November 10, 2018 / by / In proteins
Episode 8: Human-AI Collaborated Virus
TL;DR? Check out the Youtube video of this project!
In this episode of How to Generate (Almost) Anything, we collaborated with George Sun, an electrical engineer turned biologist who is pursuing a PhD in bioengineering at MIT and we generated viruses dreamed-up by AI!
Note: This experiment is purely for fun, not scientific. As we will discuss later in this post, this is not the ideal way to generate proteins. Although, there is still a teeny tiny possibility that one of the viruses dreamed-up by AI might correspond to a real (and deadly) virus!
In How to Generate (Almost) Anything, we always try to generate things as diverse as possible. After generating pizzas, dresses, perfumes, graffitis and chocolates, we wanted to try our chances in biology! As with all the projects we did so far, we always look for data (whether in terms of text, images or musical notes) to train our AIs. The Protein Data Bank (PDB), a 3-D structural database to represent protein structures seemed like a good fit since we easily have access to thousands of structures. As a part of our quirky experiment, we wondered: how would AI-generated viruses look like?
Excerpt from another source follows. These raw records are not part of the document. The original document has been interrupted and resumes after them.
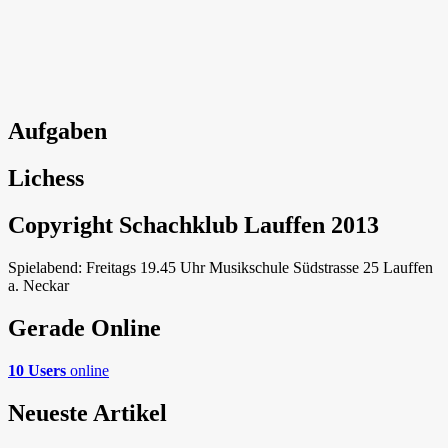
Aufgaben
Lichess
Copyright Schachklub Lauffen 2013
Spielabend: Freitags 19.45 Uhr Musikschule Südstrasse 25 Lauffen
a. Neckar
Gerade Online
10 Users
online
Neueste Artikel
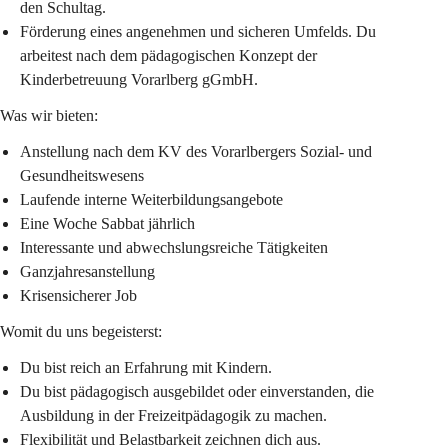
den Schultag.
Förderung eines angenehmen und sicheren Umfelds. Du 
arbeitest nach dem pädagogischen Konzept der 
Kinderbetreuung Vorarlberg gGmbH.
Was wir bieten:
Anstellung nach dem KV des Vorarlbergers Sozial- und 
Gesundheitswesens
Laufende interne Weiterbildungsangebote
Eine Woche Sabbat jährlich
Interessante und abwechslungsreiche Tätigkeiten
Ganzjahresanstellung
Krisensicherer Job
Womit du uns begeisterst:
Du bist reich an Erfahrung mit Kindern.
Du bist pädagogisch ausgebildet oder einverstanden, die 
Ausbildung in der Freizeitpädagogik zu machen.
Flexibilität und Belastbarkeit zeichnen dich aus.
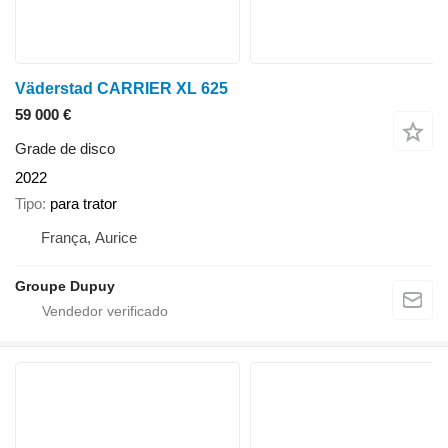
Väderstad CARRIER XL 625
59 000 €
Grade de disco
2022
Tipo
para trator
França, Aurice
Groupe Dupuy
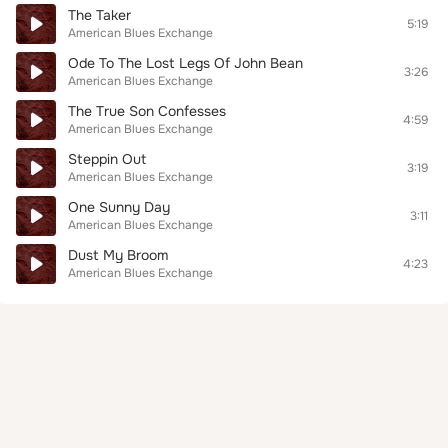
The Taker
5:19
American Blues Exchange
Ode To The Lost Legs Of John Bean
3:26
American Blues Exchange
The True Son Confesses
4:59
American Blues Exchange
Steppin Out
3:19
American Blues Exchange
One Sunny Day
3:11
American Blues Exchange
Dust My Broom
4:23
American Blues Exchange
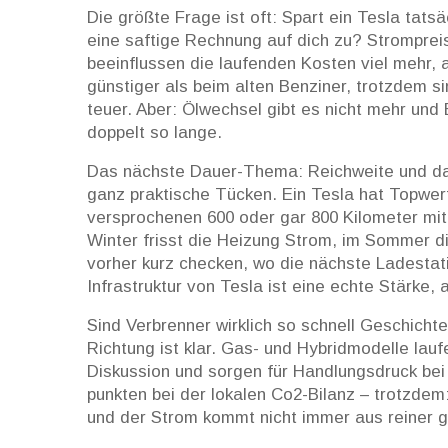
Die größte Frage ist oft: Spart ein Tesla tat
eine saftige Rechnung auf dich zu? Stromprei
beeinflussen die laufenden Kosten viel mehr, 
günstiger als beim alten Benziner, trotzdem s
teuer. Aber: Ölwechsel gibt es nicht mehr un
doppelt so lange.
Das nächste Dauer-Thema: Reichweite und das 
ganz praktische Tücken. Ein Tesla hat Topwert
versprochenen 600 oder gar 800 Kilometer mit
Winter frisst die Heizung Strom, im Sommer di
vorher kurz checken, wo die nächste Ladestati
Infrastruktur von Tesla ist eine echte Stärke, 
Sind Verbrenner wirklich so schnell Geschichte
Richtung ist klar. Gas- und Hybridmodelle lauf
Diskussion und sorgen für Handlungsdruck bei
punkten bei der lokalen Co2-Bilanz – trotzdem:
und der Strom kommt nicht immer aus reiner g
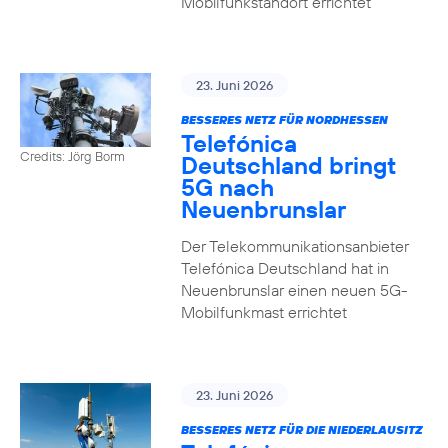
Mobilfunkstandort errichtet
23. Juni 2026
BESSERES NETZ FÜR NORDHESSEN
Telefónica
Credits: Jörg Borm
Deutschland bringt
5G nach
Neuenbrunslar
Der Telekommunikationsanbieter
Telefónica Deutschland hat in
Neuenbrunslar einen neuen 5G-
Mobilfunkmast errichtet
23. Juni 2026
BESSERES NETZ FÜR DIE NIEDERLAUSITZ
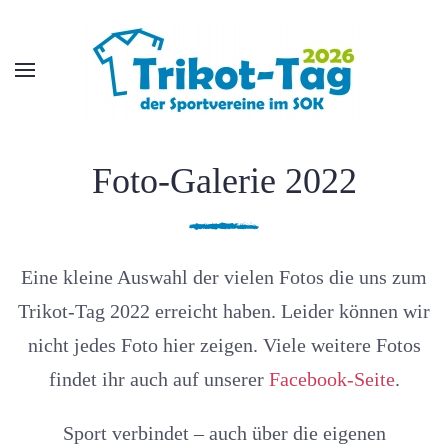
Skip to main content
Foto-Galerie 2022
Eine kleine Auswahl der vielen Fotos die uns zum
Trikot-Tag 2022 erreicht haben. Leider können wir
nicht jedes Foto hier zeigen. Viele weitere Fotos
findet ihr auch auf unserer
Facebook-Seite
.
Sport verbindet – auch über die eigenen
We collected protein structures that belong to Virus taxonomy. Each protein also comes with a FASTA file that represents either nucleotide sequences or peptide sequences using single-letter codes. A sample virus from our dataset looks like the following, with a FASTA representation below:
3D view of 5lsf, Sacbrood honeybee virus and its FASTA representation for Chain A.
So our plan is to train a recurrant neural network to generate new sequences! However, it turns out that it is not so straightforward to map generated sequences into 3D structures. In fact, George says that to figure out how sequences form into a protein might take an entire PhD! Right now, with our simple experiment we are just generating the text for sequences, but we don’t know how those molecules form into a 3D structure. As a workaround, we used RaptorX program that predicts secondary and tertiary structures of a given protein sequence. In other words, it gives a prediction of how AI-generated text would look like in 3D (but ideally, the AI should directly work on generating the 3D representations as well).
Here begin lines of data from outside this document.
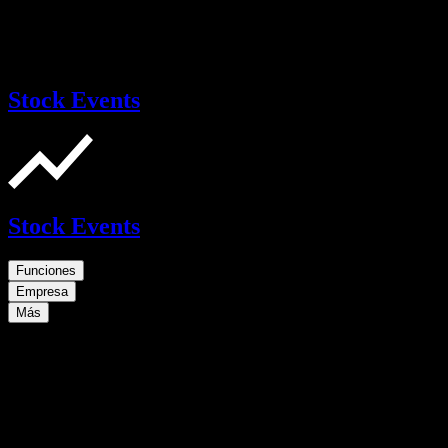
Stock Events
Stock Events
Funciones
Empresa
Más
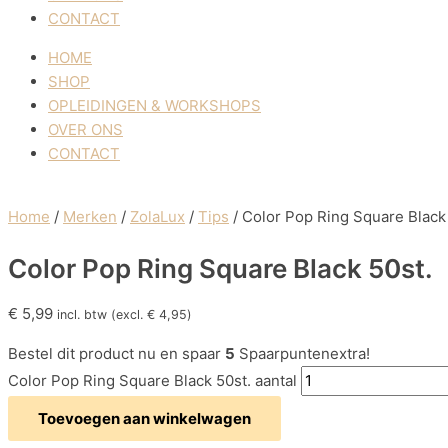
CONTACT
HOME
SHOP
OPLEIDINGEN & WORKSHOPS
OVER ONS
CONTACT
Home
/
Merken
/
ZolaLux
/
Tips
/ Color Pop Ring Square Black
Color Pop Ring Square Black 50st.
€
5,99
incl. btw (excl.
€
4,95
)
Bestel dit product nu en spaar
5
Spaarpuntenextra!
Color Pop Ring Square Black 50st. aantal
Toevoegen aan winkelwagen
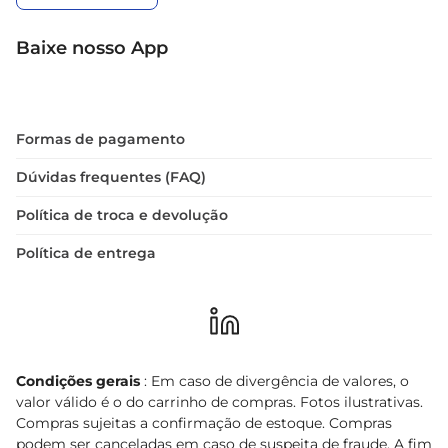
Baixe nosso App
Formas de pagamento
Dúvidas frequentes (FAQ)
Política de troca e devolução
Política de entrega
Condições gerais
: Em caso de divergência de valores, o
valor válido é o do carrinho de compras. Fotos ilustrativas.
Compras sujeitas a confirmação de estoque. Compras
podem ser canceladas em caso de suspeita de fraude. A fim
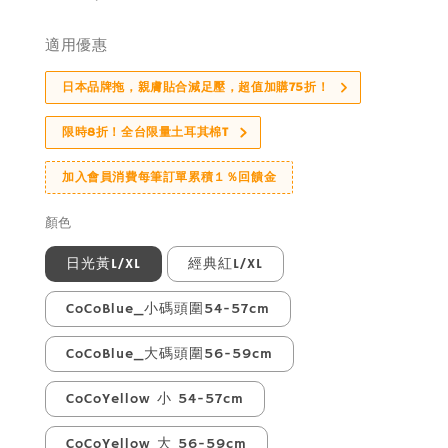
price
適用優惠
日本品牌拖，親膚貼合減足壓，超值加購75折！
限時8折！全台限量土耳其棉T
加入會員消費每筆訂單累積１％回饋金
顏色
日光黃L/XL
經典紅L/XL
CoCoBlue_小碼頭圍54-57cm
CoCoBlue_大碼頭圍56-59cm
CoCoYellow 小 54-57cm
CoCoYellow 大 56-59cm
3D view of an AI-generated protein as predicted by RaptorX.
That being said, there is still a chance that the sequence we generated (and mapped by RaptorX) might actually correspond to a deadly virus! (this awfully calls for a bad Hollywood movie, right? “One day, a bunch of scientists makes a fun experiment at MIT and then…”)
We repeated this process a few times, and ended up with some pretty cute virus candidates (Pinar’s favorite one is on the top left).
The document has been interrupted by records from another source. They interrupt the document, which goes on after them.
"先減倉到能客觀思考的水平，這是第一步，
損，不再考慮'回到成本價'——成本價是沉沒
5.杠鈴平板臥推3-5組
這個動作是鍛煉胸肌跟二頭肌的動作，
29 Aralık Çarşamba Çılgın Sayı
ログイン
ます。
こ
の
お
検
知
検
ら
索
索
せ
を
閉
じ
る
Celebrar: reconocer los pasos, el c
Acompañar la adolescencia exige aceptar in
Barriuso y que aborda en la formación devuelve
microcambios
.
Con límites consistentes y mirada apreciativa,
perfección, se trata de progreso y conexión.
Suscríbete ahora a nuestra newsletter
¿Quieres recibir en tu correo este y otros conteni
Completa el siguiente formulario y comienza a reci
Some viruses dreamed-up by AI.
As some of our avid followers already know, an important part of How to Generate (Almost) Anything is to bring AI’s dreamed-up creations into reality. So, we decided to 3-D print some of the structures! George spent an afternoon debugging the 3-D printer but finally we were able to hold our AI-generated viruses! (see below)
Pinar and George are playing with AI-generated viruses at the Koch Institute, MIT.
You can watch our Youtube video to learn more about the viruses we generated, as well as learning about how George is making materials from living organisms! Also we have a bonus section at the end where George is talking about the Koch Insitute, and showing us the amazing artwork displayed at the Koch.
Special Thanks to Mephesto
Mephesto is the geneticist AI that generated the viruses in this episode. Similar to her namesake, she aims to create things beyond the natural (although, we hope that she never comes to a point to generate a four-assed ostrich).
Note: Mephesto’s profile picture is also dreamed-up by an AI.